On July 25, as the Democratic Party’s convention got underway in Philadelphia, presidential candidate Hillary Clinton found herself struggling to unite the party behind her nomination as the party’s presidential nominee, after the shock release of 20,000 emails through WikiLeaks, which exposed top party officials as campaigning to discredit her rival Bernie Sanders.
This breach of objectivity in Clinton’s favor was supported by documents, statistical tables and videos attached to the emails hacked from the Democratic National Committee’s servers. To damp the crisis. party leaders, including Clinton, took two immediate steps that made the situation worse: They sacked the head of the Democratic National Committee (DNC), Debbie Wasserman Schultz, the day she was due to open the convention and, second, they called on the FBI to investigate the hacking and find who was responsible for the embarrassing leaks.
The culprit was quickly named as Russia’s military intelligence service, the GRU, by “experts close to the examination” – namely, the information security company CrowdStrike, which was hired by the DNC, and the FBI.
CrowdStrike said it had found two types of Advanced Persistent Threat (APT) malware inside the DNC’s servers that were intended to remain undetected for long periods of time, slowly spread inside the servers, and secretly send the data back to the culprits who planted the malware.
However, an analysis by DEBKAfile’s intelligence and cyber defense sources has determined that the hacking was almost certainly not carried out by the GRU’s cyber warfare branch, contrary to assertions by senior DNC officials who fix the blame on Russian intelligence.

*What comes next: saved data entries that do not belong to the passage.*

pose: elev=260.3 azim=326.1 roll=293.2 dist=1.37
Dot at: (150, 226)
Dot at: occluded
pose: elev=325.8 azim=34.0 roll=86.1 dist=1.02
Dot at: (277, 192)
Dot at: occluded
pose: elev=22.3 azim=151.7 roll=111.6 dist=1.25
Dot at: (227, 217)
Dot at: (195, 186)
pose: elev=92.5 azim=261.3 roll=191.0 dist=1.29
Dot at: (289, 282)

Their assertions don’t hold water in the light of four facts:
1. Russia’s cyber warfare system is still mostly a “black hole” for the West. Although it is highly effective, very little is known about its methods of operation, organizational structures, scale of cooperation with counterparts in other countries, and the tools and resources at its disposal.

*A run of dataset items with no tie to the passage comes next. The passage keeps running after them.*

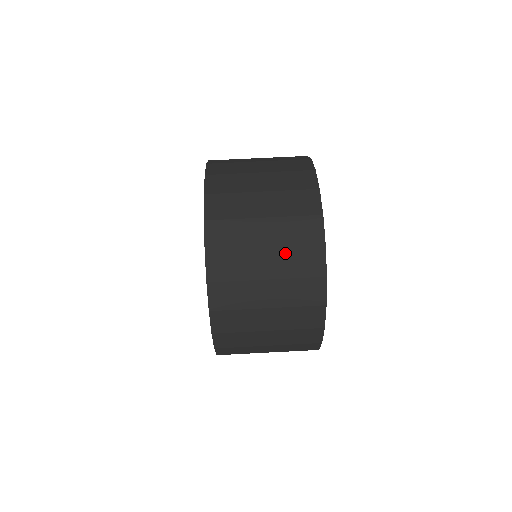
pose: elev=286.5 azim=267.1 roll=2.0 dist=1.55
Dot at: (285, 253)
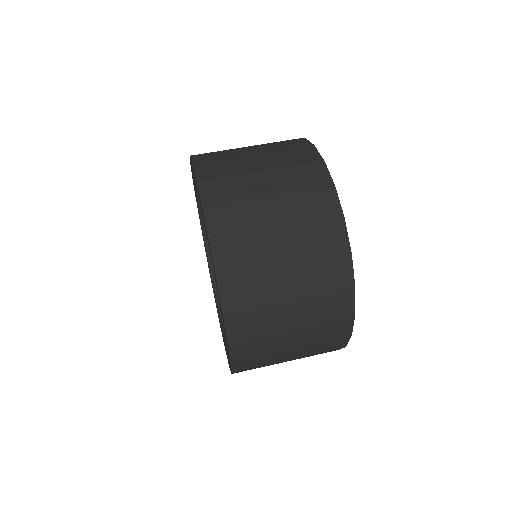
Dot at: (293, 200)
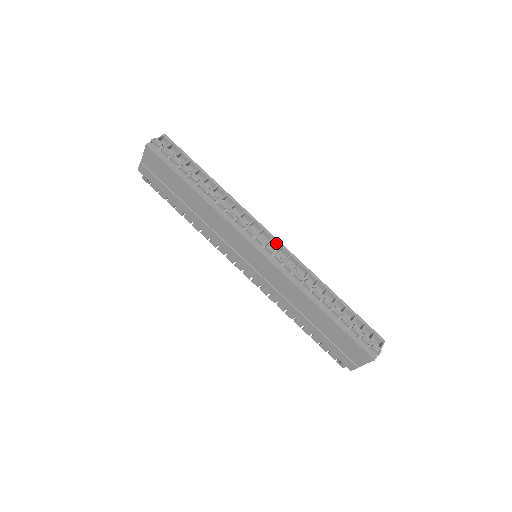
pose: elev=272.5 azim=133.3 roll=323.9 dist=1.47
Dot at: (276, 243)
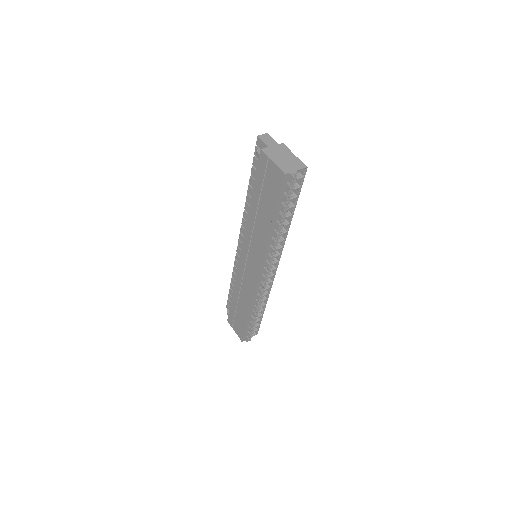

Had any branch of Russian intelligence been responsible for the hacking the Democratic party’s servers, no obvious signatures, such as the terms “Fancy Bear,” and “Cozy Bear” that were discovered, would have been left behind for investigators to find.

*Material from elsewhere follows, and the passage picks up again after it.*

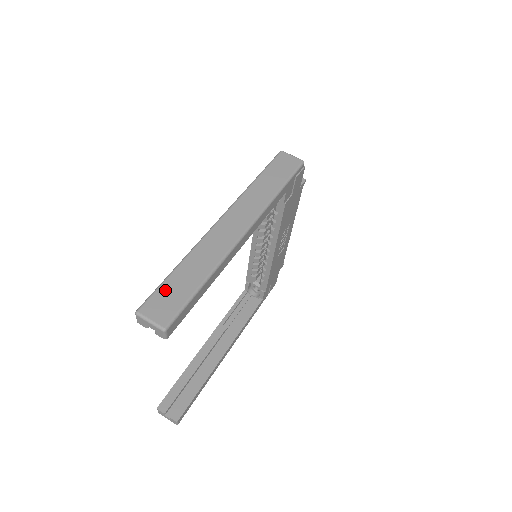
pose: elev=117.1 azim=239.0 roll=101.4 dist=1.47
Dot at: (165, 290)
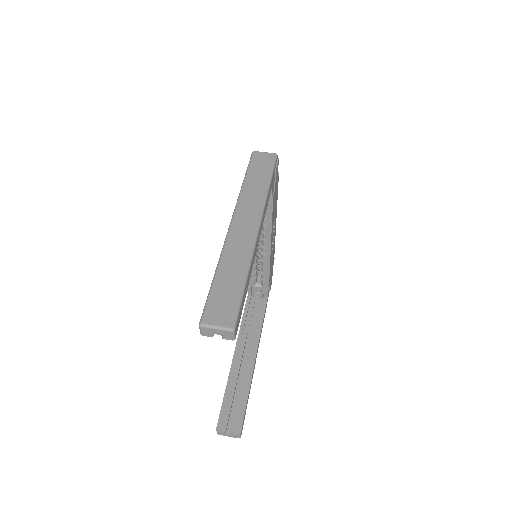
Dot at: (216, 297)
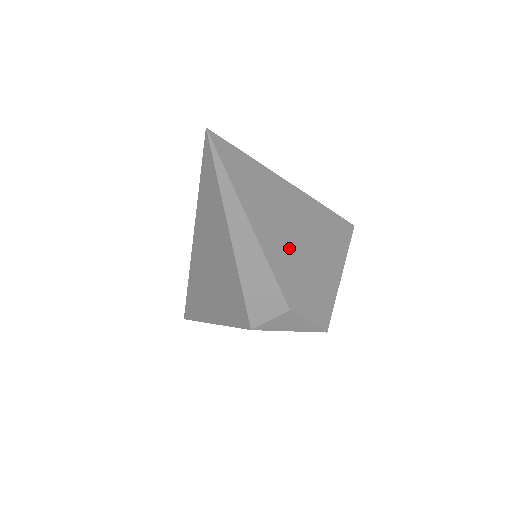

2. Intelligence organizations, including those of Russia, are usually fully focused on seeking security, strategic and economic data. It is hard to see Russian military intelligence, whose resources are stretched, expending time and manpower on digging out the DMC;s views of Bernie Sanders’ religiosity.
3. Then, too, CrowdStrike’s claim to have cracked the case in two hours is hardly credible. Getting to the bottom of an APT (Advanced Persistent Threat) calls for extra-powerful computers, working in conjunction with the internet service provider (ISP), and consuming weeks, if not months of analysis.
4. Attributing the hacking attack to the Russians provided US agencies with a convenient reminder that the most notorious leaker of classified US documents, Edward Snowden, still lives safe from prosecution in Russian exile, and that WikiLeaks founder Julian Assange, remains in asylum at the Ecuadorean embassy in Britain.